LIMITER LE CHAMP D’ACTION DE LA COUR SUPRÊME

C’est donc pour mettre fin à cette ingérence du judicaire dans le politique que le ministre de la Justice, Yariv Levin, souhaite désormais limiter le champ d’action de la Cour suprême. La loi de réforme de la clause de raisonnabilité est censée empêcher la Haute Cour israélienne de discuter du caractère raisonnable des décisions prises par le Premier Ministre, des ministres ou de n’importe quels élus. « Israël réintègre la liste des pays démocratiques, assure le ministre de la Justice, Yariv Levin ». « Nous nous alignons désormais sur les standards en vigueur dans tous les pays démocratiques. Non cette loi ne place pas le gouvernement au-dessus des lois. Chaque élu sera toujours tenu de respecter la loi en toute vertu et sans conflits d’intérêts. L’appareil judiciaire continuera à émettre des critiques et à donner son avis sur les décisions prises par le gouvernement mais il faut souligner dans le même temps que le gouvernement a des devoirs à remplir et des comptes à rendre à ses électeurs et qu’il se doit de tenir ses promesses électorales ».

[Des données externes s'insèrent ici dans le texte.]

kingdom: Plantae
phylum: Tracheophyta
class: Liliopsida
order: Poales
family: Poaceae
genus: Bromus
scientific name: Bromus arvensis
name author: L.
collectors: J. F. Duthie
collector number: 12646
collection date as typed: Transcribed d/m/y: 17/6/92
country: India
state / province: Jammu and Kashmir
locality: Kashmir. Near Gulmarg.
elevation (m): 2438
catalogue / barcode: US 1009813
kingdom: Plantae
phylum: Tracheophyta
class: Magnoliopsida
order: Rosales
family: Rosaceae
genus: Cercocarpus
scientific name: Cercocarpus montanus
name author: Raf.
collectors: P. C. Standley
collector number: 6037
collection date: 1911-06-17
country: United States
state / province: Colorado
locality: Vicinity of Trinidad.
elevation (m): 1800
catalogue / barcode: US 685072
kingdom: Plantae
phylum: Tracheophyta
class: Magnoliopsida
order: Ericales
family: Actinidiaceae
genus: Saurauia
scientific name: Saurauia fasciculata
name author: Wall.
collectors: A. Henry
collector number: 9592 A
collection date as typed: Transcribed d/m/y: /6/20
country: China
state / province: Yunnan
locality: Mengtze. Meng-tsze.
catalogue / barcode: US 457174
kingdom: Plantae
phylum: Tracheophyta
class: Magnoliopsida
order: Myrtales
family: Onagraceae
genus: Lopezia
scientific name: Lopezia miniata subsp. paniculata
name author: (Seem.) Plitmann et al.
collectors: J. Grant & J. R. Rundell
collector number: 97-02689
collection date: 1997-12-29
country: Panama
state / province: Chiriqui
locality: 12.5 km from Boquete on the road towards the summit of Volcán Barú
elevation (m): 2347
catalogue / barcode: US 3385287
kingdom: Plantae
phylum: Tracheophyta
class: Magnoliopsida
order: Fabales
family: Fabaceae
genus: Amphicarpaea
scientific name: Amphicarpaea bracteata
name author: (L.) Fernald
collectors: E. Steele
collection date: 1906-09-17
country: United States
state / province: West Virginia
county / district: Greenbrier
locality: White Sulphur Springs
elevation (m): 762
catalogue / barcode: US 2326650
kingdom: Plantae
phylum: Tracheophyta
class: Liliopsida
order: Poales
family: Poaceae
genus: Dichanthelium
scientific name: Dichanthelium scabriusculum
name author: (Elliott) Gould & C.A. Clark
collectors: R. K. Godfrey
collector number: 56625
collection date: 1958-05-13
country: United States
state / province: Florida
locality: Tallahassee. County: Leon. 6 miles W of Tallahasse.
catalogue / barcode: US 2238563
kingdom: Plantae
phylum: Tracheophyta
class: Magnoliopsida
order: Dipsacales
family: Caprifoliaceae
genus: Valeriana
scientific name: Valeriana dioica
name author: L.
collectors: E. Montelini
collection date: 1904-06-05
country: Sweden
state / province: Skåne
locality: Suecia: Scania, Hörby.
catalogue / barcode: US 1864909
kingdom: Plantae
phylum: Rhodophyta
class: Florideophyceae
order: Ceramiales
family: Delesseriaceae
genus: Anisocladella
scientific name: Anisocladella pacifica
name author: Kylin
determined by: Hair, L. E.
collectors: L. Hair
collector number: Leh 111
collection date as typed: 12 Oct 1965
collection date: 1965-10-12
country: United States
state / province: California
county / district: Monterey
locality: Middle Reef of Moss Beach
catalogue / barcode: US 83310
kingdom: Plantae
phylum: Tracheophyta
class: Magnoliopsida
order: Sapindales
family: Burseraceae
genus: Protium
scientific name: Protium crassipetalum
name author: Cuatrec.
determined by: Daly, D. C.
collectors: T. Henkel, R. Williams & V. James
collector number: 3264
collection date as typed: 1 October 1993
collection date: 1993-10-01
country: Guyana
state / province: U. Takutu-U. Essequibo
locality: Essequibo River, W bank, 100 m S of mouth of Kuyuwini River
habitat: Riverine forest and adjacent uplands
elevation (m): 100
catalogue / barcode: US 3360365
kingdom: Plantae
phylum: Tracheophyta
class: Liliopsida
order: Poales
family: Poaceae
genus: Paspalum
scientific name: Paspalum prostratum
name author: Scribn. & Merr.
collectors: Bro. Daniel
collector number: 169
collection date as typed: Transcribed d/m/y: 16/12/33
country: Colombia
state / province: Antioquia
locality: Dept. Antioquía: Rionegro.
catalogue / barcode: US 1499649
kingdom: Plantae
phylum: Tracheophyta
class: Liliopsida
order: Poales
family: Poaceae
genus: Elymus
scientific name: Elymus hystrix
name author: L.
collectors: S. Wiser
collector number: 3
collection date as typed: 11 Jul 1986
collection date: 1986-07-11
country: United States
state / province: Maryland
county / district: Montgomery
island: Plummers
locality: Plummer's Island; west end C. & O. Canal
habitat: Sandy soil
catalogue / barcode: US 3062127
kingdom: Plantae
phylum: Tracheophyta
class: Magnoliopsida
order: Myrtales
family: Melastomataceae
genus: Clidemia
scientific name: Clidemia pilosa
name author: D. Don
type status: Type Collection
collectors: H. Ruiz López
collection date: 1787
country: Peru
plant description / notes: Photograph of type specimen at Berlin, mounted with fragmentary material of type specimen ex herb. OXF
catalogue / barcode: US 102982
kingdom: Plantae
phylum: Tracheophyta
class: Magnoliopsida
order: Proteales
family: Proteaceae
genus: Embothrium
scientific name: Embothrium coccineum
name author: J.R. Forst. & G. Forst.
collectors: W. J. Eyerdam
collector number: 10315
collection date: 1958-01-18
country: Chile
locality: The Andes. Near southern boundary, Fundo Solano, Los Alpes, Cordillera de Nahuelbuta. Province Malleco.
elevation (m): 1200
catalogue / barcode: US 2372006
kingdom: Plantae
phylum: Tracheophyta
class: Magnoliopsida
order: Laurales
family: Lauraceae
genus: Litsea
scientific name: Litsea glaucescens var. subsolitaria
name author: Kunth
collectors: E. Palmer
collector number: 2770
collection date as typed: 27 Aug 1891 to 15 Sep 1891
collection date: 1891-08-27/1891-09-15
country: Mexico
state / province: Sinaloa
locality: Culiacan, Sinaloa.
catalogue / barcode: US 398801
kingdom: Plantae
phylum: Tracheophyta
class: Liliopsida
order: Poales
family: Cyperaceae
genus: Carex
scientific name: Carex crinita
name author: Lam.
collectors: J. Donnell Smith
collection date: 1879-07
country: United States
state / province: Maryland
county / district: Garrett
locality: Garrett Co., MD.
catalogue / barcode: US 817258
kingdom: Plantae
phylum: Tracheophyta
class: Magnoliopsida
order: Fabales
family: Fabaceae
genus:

L’opposition emmenée par Yaïr Lapid et Benny Gantz, les responsables des partis du Yech Atid et d’Union Nationale, dénoncent une volonté de la coalition de réduire à néant les pouvoirs de la Cour suprême. Ils craignent de voir Betsalel Smotrich, ministre des Finances, concrétiser son rêve d’imposer les lois de la Torah à l’Etat d’Israël ou de permettre à Aryé Dery de récupérer son portefeuille de ministre et de revenir s’asseoir autour de la table du gouvernement. « Ceux qui craignent le vote de cette loi sont les mêmes qui ambitionnent de faire tomber le gouvernement. Un gouvernement qui a été élu démocratiquement. Leurs ambitions véritables n’ont aucun lien avec la réforme judiciaire. Je tiens à rassurer tout le monde, Israël ne deviendra pas un état religieux. Israël restera un état démocratique, libre et pluriel. Nous continuerons à protéger les droits particuliers de chacun des citoyens de ce pays. Il n’y a aucun citoyen qui bénéficierait de plus de droit qu’un autre. Aucun groupe n’est au-dessus des lois. Je suis toujours ouvert au dialogue avec l’opposition » rappelle le Premier Ministre Netanyahou.

Un dialogue et des négociations qui devraient ou non se poursuivre après le vote de la loi.